15 Days of Cyber Insurance: Probability times impact
The Council of Insurance Agents and Brokers recently released the results of its second semi-annual Cyber Insurance Market Watch survey. 56 member firms answered questions about the cyber insurance market and their clients’ decisions and habits. The results indicate that the cyber insurance market is growing; of clients who purchased cyber insurance in the last 6 months, about a third of them purchased it for the first time. Of those who renewed, about a third increased their level of coverage, and none decreased it. Still, though, only a quarter of clients carry cyber insurance. Half of respondents indicated that rates for cyber insurance policies had stayed the same over the past six months, but almost 90% thought insurance companies are unable to fully quantify cyber risk. Some cited the limited data available on previous events and case law when explaining why the market is still not mature.
Estimating cyber risk involves estimating the value of any cyber assets and business processes that could be affected by cyber attack, and estimating the likelihood of attack. One of those — estimating the value of assets — is substantially easier, because those assets are likely already partially valued by your business. Some assets, like health records, are subject to additional fines if lost, so a true calculation of their value will have to include those potential losses, but revenue obtained through a website, the cost of operating a data center, or the value of customer data are likely known to a business. The value of reputation can be estimated by a benchmark percentage of market value. How, then, to evaluate the probability of a breach?
Empirical data, such as that collected by the center for risk and reliability at the University of Maryland can give an idea of the types and frequency of attacks bouncing around the web at any given time. The World Economic Forum has also worked to quantify and model cyber threats based on categories of threats and vulnerabilities, and aggregated data. Monte Carlo simulations are run to get a sense of the variability in outcomes, and behavioral modeling is used to stress the importance of human vulnerabilities in cybersecurity. The resulting model is admirably thorough, but some inputs, like the number of unpatched vulnerabilities, are by definition unknowable. If we’d known Heartbleed was an unpatched vulnerability before it became a problem…it would never have become a problem.
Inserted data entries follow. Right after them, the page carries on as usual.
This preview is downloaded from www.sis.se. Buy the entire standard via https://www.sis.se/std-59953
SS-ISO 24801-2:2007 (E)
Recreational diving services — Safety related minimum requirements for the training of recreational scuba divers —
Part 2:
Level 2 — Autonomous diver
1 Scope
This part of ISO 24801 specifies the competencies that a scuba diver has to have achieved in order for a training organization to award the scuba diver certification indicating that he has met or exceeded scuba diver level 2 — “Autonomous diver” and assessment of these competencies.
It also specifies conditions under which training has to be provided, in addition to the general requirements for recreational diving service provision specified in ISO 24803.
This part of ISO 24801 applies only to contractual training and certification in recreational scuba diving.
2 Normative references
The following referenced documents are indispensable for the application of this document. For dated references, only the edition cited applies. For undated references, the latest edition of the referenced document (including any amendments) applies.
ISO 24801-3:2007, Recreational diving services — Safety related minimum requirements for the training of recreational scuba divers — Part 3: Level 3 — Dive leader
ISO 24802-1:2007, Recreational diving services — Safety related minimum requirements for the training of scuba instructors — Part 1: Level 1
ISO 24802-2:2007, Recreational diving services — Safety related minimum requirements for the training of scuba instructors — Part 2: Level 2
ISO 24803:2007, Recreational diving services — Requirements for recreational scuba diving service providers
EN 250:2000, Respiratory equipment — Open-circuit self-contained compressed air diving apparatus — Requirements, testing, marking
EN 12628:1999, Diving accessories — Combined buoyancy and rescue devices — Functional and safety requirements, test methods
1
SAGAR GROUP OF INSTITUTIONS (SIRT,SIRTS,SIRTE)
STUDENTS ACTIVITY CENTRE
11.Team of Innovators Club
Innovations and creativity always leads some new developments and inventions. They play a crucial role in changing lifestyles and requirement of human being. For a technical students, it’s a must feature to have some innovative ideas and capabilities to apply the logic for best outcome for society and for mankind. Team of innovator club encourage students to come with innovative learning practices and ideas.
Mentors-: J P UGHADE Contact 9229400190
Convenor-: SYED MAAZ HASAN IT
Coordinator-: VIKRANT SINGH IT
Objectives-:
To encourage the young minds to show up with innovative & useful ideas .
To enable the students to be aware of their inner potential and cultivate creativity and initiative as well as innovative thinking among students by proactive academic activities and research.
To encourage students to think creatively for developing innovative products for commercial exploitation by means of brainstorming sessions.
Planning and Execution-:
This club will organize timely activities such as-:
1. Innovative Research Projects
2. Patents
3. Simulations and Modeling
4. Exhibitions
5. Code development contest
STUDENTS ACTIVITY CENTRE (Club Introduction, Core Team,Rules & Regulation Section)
Testing can reveal some useful statistics; the number of vulnerabilities discovered per test can give an organization a sense of how often vulnerabilities are added to their system, or how many might be present in the entire system if only a portion of it was tested.
One option to estimate the number and type of threats facing your business is setting up a honeypot. A honeypot is a site or data trove that appears to be a valuable part of a business’s network, but is actually a standalone trap designed to monitor and report on attackers. Knowing that many attacks go undetected for months, honeypots can also work to mitigate intruders’ ability to stay on a network, by sending a warning when they are accessed that allows networks to go into lockdown mode while determining where they have been infiltrated. A honeypot that looks and behaves realistically is a valuable tool that serves as a canary for sites expecting to be attacked but unsure where those attackers will strike.
Red-teaming, and particularly employing an external and sophisticated group to perform a penetration test, can provide insight into vulnerabilities that can be fixed, and give a good estimation of how long it takes to identify a certain number of vulnerabilities, and how vulnerable a system is. A red team tasked with testing the vulnerability of your house to break-ins will observe your current security system, attempt to obtain a copy of your key through social engineering or surveillance, note how many breakable windows you have and the responsiveness of your neighbors or local police, and how often your home is left unattended when you’re at work or at vacation. They’ll try easy strategies like jiggling doorknobs, and difficult strategies like calling your landlord and pretending to be a housesitter who locked himself out. Analogous strategies will be employed by remote and on-site penetration testers.
At this stage of maturity of the cyber insurance market, almost all research provides valuable and formerly unknown information. For example, while the common perception of a cyber threat is an external hacker — possibly wearing a balaclava while typing menacingly—the majority of cyber insurance claims are the result of insider activity, either as a result of mistakes, losing equipment, or leaking data. Security research helps build complex, sophisticated products like honeypot networks, but it also addresses basic questions like, how many hackers are active globally? The more data we have about past cyber attacks, responses and litigation to those breaches, and the state of current security, the better our ability to quantify cyber risk.